ACA has disrupted many aspects that were working in the healthcare system and failed to fix problems, most notably high costs, Grassley said.

“Iowans who might want to join the healthcare law’s exchanges have had fewer options every year,” Grassley said. “For 2017, Iowans in 13 rural counties who want to take part will have just one health insurance plan participating in their area. Statewide, premium increases for participants will be 19 percent to 43 percent. Many individuals could be priced out of the market.”

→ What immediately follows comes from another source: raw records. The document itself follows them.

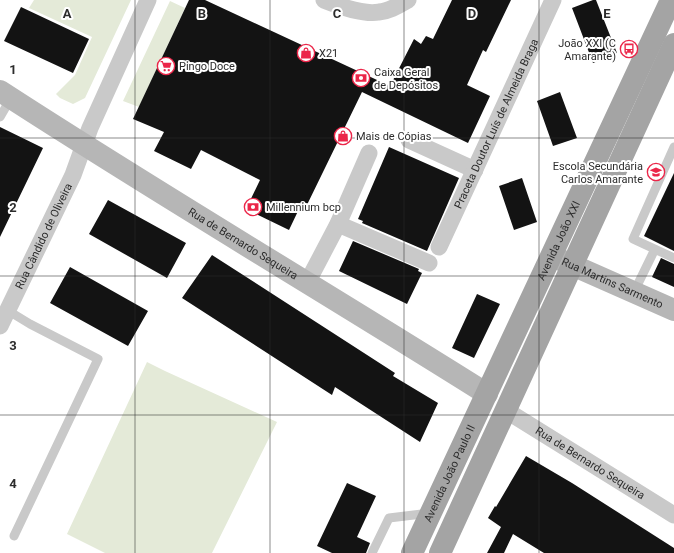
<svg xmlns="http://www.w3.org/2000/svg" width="674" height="553" viewBox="0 0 674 553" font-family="Roboto,sans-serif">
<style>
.green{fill:#e4ead8}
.building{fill:#131313}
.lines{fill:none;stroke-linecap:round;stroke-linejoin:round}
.lane{stroke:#c9c9c9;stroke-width:9}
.street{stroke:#c9c9c9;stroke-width:17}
.secondary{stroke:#b6b6b6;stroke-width:22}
.primary{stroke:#a4a4a4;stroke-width:22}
.grid{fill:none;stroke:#2c2c2c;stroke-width:1;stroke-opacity:0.55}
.labels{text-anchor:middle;stroke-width:4;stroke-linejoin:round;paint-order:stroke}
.poi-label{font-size:11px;fill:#2c2c2c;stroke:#fff;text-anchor:start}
.street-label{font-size:11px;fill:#2c2c2c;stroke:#fff}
.grid-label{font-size:13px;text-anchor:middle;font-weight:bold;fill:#2c2c2c;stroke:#fff;stroke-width:4;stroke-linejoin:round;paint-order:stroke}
</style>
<rect width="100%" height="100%" fill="#fff"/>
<!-- green -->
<path class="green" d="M 34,0 L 131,0 L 85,98 L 73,104 L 60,98 L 56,94 L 75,75 L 92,37 L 29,8 Z
M 170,1 L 185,8 L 139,107 L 123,101 Z
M 147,362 L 165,371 L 277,422 L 212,553 L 105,553 L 67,534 Z"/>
<!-- building -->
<path class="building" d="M 189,0 L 205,0 L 390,86 L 414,39 L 421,44 L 426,36 L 433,39 L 452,0 L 511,0 L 486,52 L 483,50 L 467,85 L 490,96 L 468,143 L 362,92 L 304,211 L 299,209 L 289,230 L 246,209 L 260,180 L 201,150 L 191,169 L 154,151 L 164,132 L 133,119 Z
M 593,0 L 596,0 L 617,53 L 593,63 L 572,8 Z
M 21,7 L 89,39 L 73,73 L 4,41 Z
M 560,92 L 577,138 L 553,146 L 537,101 Z
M 0,127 L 43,148 L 0,237 Z
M 389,147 L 459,178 L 427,251 L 362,223 L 363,221 L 358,219 Z
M 674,173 L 674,251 L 644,236 Z
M 522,178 L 537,222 L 514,230 L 499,186 Z
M 108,200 L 186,243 L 167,278 L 89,234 Z
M 353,241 L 419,269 L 418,271 L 422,273 L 407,304 L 339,271 Z
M 212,255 L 395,373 L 393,376 L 438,403 L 420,442 L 335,387 L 332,395 L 182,298 Z
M 661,258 L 674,264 L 674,287 L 652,277 Z
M 70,267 L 148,311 L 128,346 L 50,303 Z
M 477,294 L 500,304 L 474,358 L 452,348 Z
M 526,456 L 572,483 L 674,548 L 674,553 L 544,553 L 513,534 L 504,553 L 487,553 L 501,527 L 488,518 L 495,506 L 496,507 Z
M 347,483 L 376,496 L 357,537 L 370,543 L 366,553 L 332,553 L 317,546 Z"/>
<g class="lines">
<!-- lane -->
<path class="lane" d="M 0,117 L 11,98
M 674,147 L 633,239 L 674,258
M 634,292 L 655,249
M 7,310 L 30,324 L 98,359 L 14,536
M 372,553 L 389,518 L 430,513"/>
<!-- street -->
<g class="street">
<path d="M 324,0 C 339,6 364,15 379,12 C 390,11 399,5 408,0"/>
<path d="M 409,140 L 475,170"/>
<path d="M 338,224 L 429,263"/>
<path id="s1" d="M 439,247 L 553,0"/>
<path d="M 307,283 L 338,224 L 369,153"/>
<path id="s2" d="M 0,326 L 73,175 L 90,128 L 148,0"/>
<path id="s3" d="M 507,411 L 674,515"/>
</g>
<!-- secondary -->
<g class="secondary">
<path id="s4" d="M 0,91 C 160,195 325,292 487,394"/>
<path id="s5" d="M 554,257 L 674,310"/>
</g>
<!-- primary -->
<g class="primary">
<path id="s6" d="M 412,553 L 671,0"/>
<path d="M 440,553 L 674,44"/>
</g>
</g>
<!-- grid -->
<path class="grid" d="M 135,0 L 135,553M 270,0 L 270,553M 404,0 L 404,553M 539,0 L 539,553M 0,138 L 674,138M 0,276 L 674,276M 0,415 L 674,415"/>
<!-- icons -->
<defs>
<symbol id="bus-ring" viewBox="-11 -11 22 22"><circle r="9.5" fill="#fff" stroke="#eb2649" stroke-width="1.5"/><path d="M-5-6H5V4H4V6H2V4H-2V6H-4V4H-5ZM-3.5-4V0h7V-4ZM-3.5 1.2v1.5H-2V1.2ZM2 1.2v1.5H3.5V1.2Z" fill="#eb2649"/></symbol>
<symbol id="shop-ring" viewBox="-11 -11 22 22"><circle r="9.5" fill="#fff" stroke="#eb2649" stroke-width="1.5"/><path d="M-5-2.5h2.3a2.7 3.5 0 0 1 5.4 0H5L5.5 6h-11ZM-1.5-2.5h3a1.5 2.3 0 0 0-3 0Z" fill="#eb2649"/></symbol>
<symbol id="supermarket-ring" viewBox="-11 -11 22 22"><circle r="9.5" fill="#fff" stroke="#eb2649" stroke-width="1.5"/><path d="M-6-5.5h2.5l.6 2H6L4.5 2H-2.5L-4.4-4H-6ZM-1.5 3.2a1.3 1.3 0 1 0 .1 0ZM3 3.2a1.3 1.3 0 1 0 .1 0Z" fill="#eb2649"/></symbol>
<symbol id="bank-ring" viewBox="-11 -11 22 22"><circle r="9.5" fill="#fff" stroke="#eb2649" stroke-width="1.5"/><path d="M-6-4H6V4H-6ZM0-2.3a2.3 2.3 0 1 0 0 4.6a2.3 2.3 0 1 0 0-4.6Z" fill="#eb2649"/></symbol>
<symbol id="school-ring" viewBox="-11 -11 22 22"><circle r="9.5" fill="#fff" stroke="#eb2649" stroke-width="1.5"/><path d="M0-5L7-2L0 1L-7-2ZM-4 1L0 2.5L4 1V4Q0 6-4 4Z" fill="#eb2649"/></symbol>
</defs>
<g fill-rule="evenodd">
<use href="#bus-ring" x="619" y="39" width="20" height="20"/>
<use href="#shop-ring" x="296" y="43" width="20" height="20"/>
<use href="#supermarket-ring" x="156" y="56" width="20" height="20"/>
<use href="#bank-ring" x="351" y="68" width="20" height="20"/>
<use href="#shop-ring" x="333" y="126" width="20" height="20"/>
<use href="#school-ring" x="646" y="162" width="20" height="20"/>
<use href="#bank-ring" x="243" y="197" width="20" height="20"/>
</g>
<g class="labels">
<!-- poi labels -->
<g class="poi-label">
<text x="616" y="47" text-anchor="end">João XXI (C<tspan x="616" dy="13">Amarante)</tspan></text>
<text x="319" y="57">X21</text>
<text x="179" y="70">Pingo Doce</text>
<text x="374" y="76">Caixa Geral<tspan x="374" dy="13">de Depósitos</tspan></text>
<text x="356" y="140">Mais de Cópias</text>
<text x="643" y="170" text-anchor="end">Escola Secundária<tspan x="643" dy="13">Carlos Amarante</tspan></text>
<text x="266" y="211">Millennium bcp</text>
</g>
<!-- street labels -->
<g class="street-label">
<text dy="4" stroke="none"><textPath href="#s1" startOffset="136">Praceta Doutor Luís de Almeida Braga</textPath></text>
<text dy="4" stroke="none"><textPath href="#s2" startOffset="100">Rua Cândido de Oliveira</textPath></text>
<text dy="4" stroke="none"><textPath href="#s6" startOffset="345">Avenida João XXI</textPath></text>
<text dy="4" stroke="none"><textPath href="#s4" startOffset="287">Rua de Bernardo Sequeira</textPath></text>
<text dy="4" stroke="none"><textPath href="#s5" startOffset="64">Rua Martins Sarmento</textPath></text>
<text dy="4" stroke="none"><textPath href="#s3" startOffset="98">Rua de Bernardo Sequeira</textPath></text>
<text dy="4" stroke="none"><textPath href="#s6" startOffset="88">Avenida João Paulo II</textPath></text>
</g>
</g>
<g class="grid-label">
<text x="67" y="18">A</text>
<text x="202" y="18">B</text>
<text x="337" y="18">C</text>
<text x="472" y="18">D</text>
<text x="607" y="18">E</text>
<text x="13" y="74">1</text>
<text x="13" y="212">2</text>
<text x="13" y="350">3</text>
<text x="13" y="488">4</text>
</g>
</svg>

Grassley has pushed for passage of the bipartisan Small Business Health Care Relief Act. The bill would enable small businesses to continue helping employees pay for individual health insurance plans.

“Good places to start would be cracking down on frivolous lawsuits, letting people purchase insurance across state lines, improving transparency in health care prices, giving states more freedom to improve Medicaid and using consumer choice to drive competition, which drives down costs,” Grassley said. “Congress and the next president should work on these priorities.”

McCain said the president blamed Republicans, health insurers and citizens for the law’s failures in his speech.

“…The president did the American people a disservice (on Thursday) by sweeping the disastrous situation unfolding across the country under the rug and punting it to the next administration,” McCain said. “Until Democrats finally recognize the failure of this law, citizens in Arizona and hardworking people across the country will be left to pick up the pieces.”

Health insurance premiums are scheduled to increase by an average of 51 to 75 percent in Arizona, McCain said, and insurers are “steadily fleeing” the healthcare marketplace after incurring billions in losses.

Despite Obama’s claims to the contrary, McCain added, congressional Republicans have offered numerous pieces of legislation to replace the ACA.

McCain introduced the Empowering Patients First Act, which would repeal ACA and replace it with a system that provides affordable and accessible solutions and puts patients in charge of healthcare decisions.